━━━ Dataset extract

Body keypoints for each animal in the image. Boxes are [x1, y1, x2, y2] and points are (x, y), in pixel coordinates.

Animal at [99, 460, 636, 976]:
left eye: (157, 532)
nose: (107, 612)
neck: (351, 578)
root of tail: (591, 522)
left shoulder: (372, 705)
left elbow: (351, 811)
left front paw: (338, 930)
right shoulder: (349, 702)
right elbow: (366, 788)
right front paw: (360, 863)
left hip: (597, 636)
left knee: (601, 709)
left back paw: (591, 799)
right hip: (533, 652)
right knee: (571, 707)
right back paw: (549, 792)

━━━━━━
━━━ Dataset extract

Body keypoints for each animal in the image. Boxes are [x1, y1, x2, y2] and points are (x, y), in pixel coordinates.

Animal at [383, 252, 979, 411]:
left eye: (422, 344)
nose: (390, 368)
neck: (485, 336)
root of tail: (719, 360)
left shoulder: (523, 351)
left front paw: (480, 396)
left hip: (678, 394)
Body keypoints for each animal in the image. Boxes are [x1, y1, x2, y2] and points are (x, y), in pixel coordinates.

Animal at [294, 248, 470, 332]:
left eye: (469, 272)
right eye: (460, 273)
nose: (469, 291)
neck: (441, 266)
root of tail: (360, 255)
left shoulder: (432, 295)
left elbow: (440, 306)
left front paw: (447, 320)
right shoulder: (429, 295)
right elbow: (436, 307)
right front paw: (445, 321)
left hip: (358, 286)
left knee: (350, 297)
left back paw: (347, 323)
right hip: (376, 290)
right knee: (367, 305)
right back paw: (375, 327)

━━━━━━
━━━ Dataset extract

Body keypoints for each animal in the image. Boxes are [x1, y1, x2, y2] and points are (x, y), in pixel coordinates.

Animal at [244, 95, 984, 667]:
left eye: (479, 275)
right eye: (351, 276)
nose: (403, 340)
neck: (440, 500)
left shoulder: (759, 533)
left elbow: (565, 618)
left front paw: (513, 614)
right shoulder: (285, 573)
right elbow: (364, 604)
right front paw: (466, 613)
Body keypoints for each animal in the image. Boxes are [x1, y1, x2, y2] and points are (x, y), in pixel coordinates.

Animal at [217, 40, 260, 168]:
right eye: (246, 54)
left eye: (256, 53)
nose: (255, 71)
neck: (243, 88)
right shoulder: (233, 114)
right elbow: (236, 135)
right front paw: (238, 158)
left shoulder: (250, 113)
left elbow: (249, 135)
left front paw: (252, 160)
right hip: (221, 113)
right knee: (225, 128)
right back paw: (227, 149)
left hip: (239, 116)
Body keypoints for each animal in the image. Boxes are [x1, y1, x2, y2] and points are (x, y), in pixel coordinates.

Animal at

━━━━━━

Could you transcribe the entries above word for word, from the line with "left eye: (469, 272)" down to the line with "left back paw: (347, 323)", keeping both?

Result below:
left eye: (469, 272)
right eye: (460, 273)
nose: (469, 291)
neck: (441, 266)
root of tail: (360, 255)
left shoulder: (432, 295)
left elbow: (440, 306)
left front paw: (447, 320)
right shoulder: (429, 295)
right elbow: (436, 307)
right front paw: (445, 321)
left hip: (358, 286)
left knee: (350, 297)
left back paw: (347, 323)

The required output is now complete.